Dataset entries >>
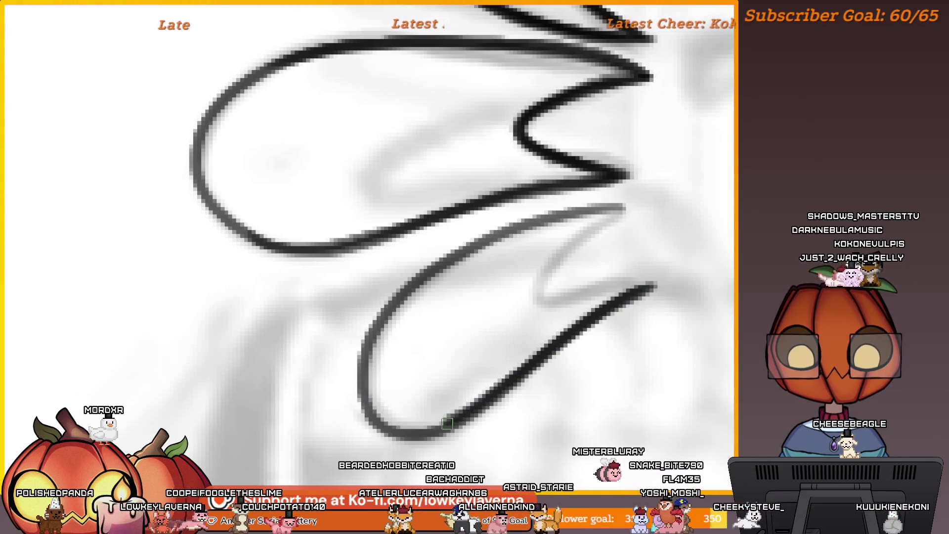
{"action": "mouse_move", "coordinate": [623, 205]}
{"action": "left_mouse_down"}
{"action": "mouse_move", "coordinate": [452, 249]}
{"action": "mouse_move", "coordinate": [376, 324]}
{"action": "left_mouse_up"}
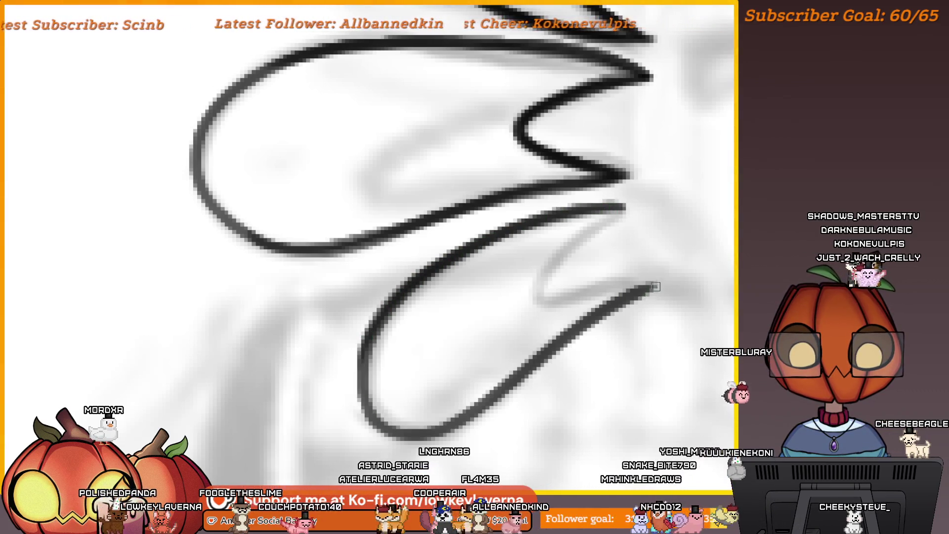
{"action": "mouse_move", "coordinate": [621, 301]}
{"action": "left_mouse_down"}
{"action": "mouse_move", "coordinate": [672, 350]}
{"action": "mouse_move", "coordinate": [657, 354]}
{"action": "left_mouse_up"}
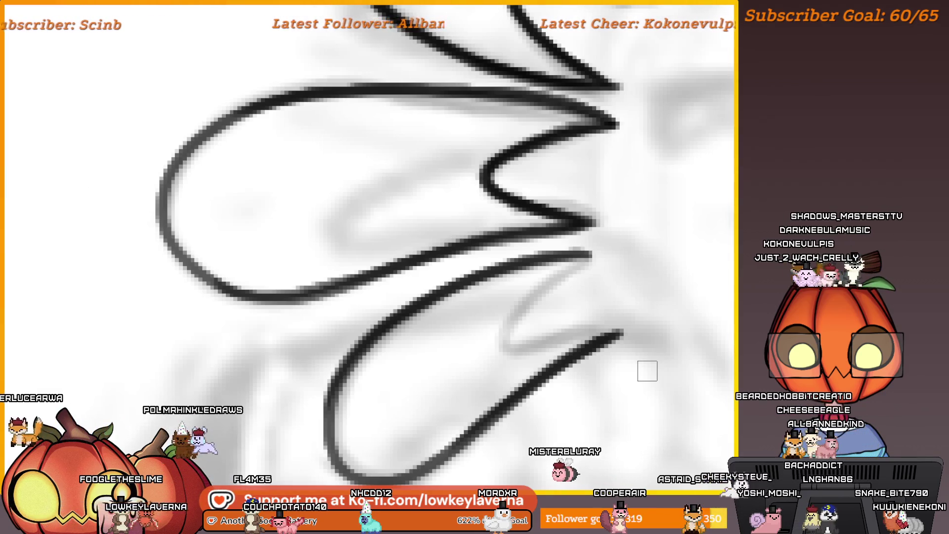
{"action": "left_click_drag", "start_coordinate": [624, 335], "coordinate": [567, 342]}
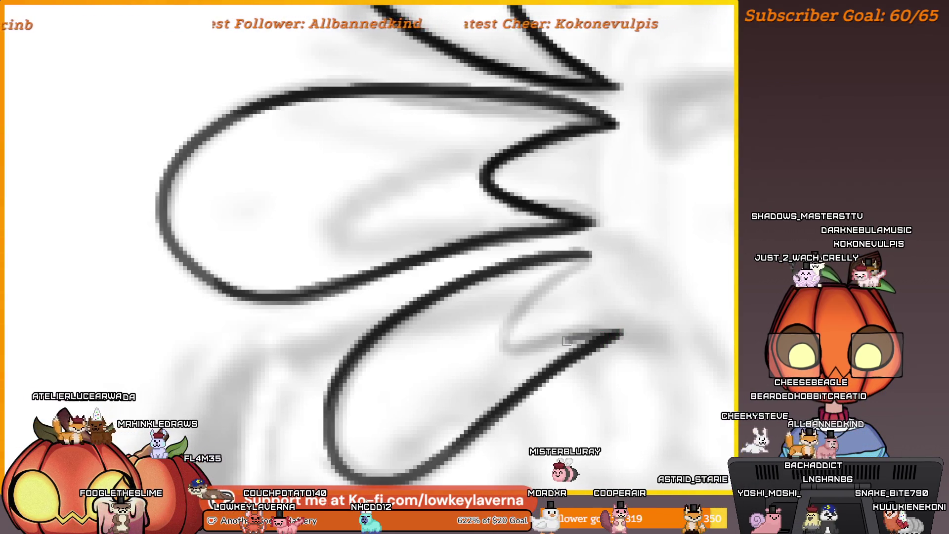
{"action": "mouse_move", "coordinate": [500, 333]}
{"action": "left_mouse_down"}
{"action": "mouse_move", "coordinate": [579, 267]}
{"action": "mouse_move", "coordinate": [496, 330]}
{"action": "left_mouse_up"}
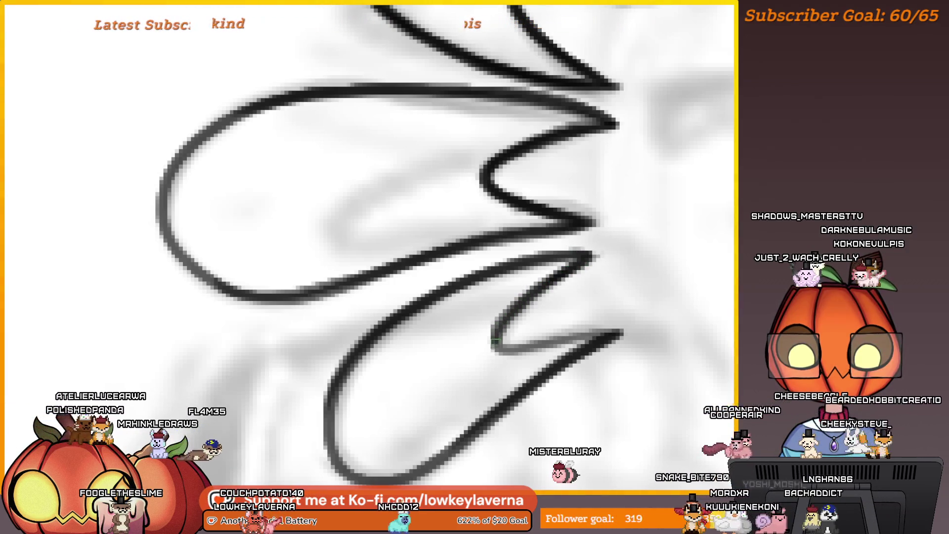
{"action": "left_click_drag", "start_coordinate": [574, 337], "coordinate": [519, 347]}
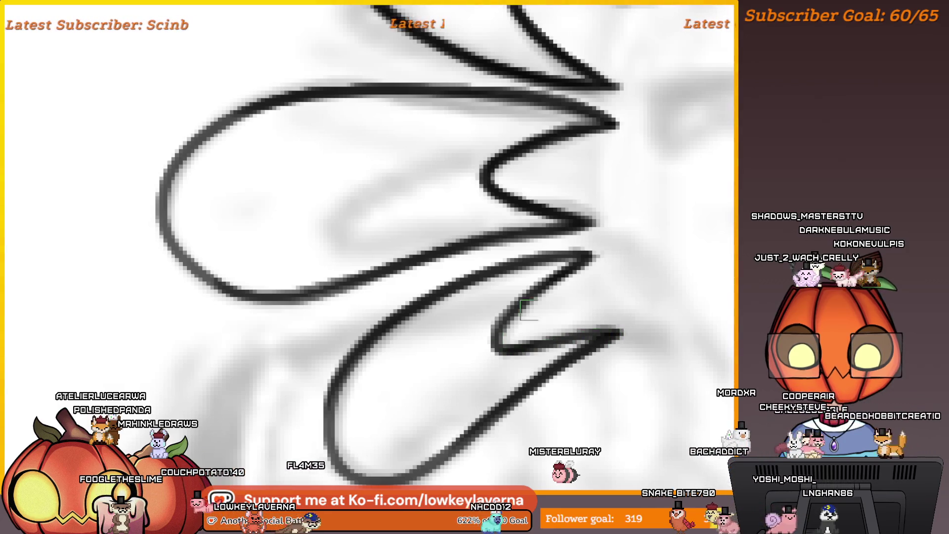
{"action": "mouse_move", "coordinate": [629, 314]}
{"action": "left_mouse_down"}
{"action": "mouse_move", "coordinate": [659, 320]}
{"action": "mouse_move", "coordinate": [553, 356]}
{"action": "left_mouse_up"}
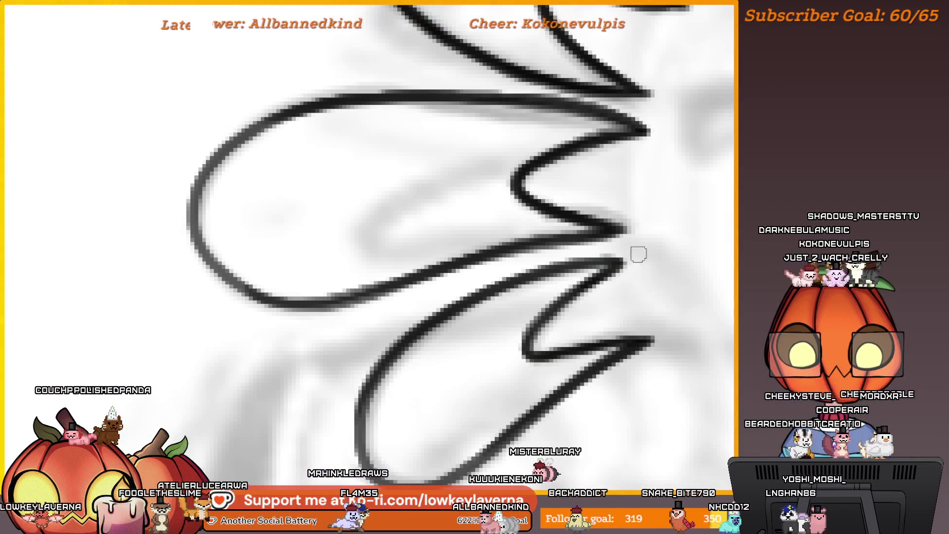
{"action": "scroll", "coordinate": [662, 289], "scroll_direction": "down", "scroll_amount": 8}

Exercise details >>
Reproduce the whole listing above word for word, but not its pictures.

Response to the task >>
{"action": "mouse_move", "coordinate": [623, 205]}
{"action": "left_mouse_down"}
{"action": "mouse_move", "coordinate": [452, 249]}
{"action": "mouse_move", "coordinate": [376, 324]}
{"action": "left_mouse_up"}
{"action": "mouse_move", "coordinate": [621, 301]}
{"action": "left_mouse_down"}
{"action": "mouse_move", "coordinate": [672, 350]}
{"action": "mouse_move", "coordinate": [657, 354]}
{"action": "left_mouse_up"}
{"action": "left_click_drag", "start_coordinate": [624, 335], "coordinate": [567, 342]}
{"action": "mouse_move", "coordinate": [500, 333]}
{"action": "left_mouse_down"}
{"action": "mouse_move", "coordinate": [579, 267]}
{"action": "mouse_move", "coordinate": [496, 330]}
{"action": "left_mouse_up"}
{"action": "left_click_drag", "start_coordinate": [574, 337], "coordinate": [519, 347]}
{"action": "mouse_move", "coordinate": [629, 314]}
{"action": "left_mouse_down"}
{"action": "mouse_move", "coordinate": [659, 320]}
{"action": "mouse_move", "coordinate": [553, 356]}
{"action": "left_mouse_up"}
{"action": "scroll", "coordinate": [662, 289], "scroll_direction": "down", "scroll_amount": 8}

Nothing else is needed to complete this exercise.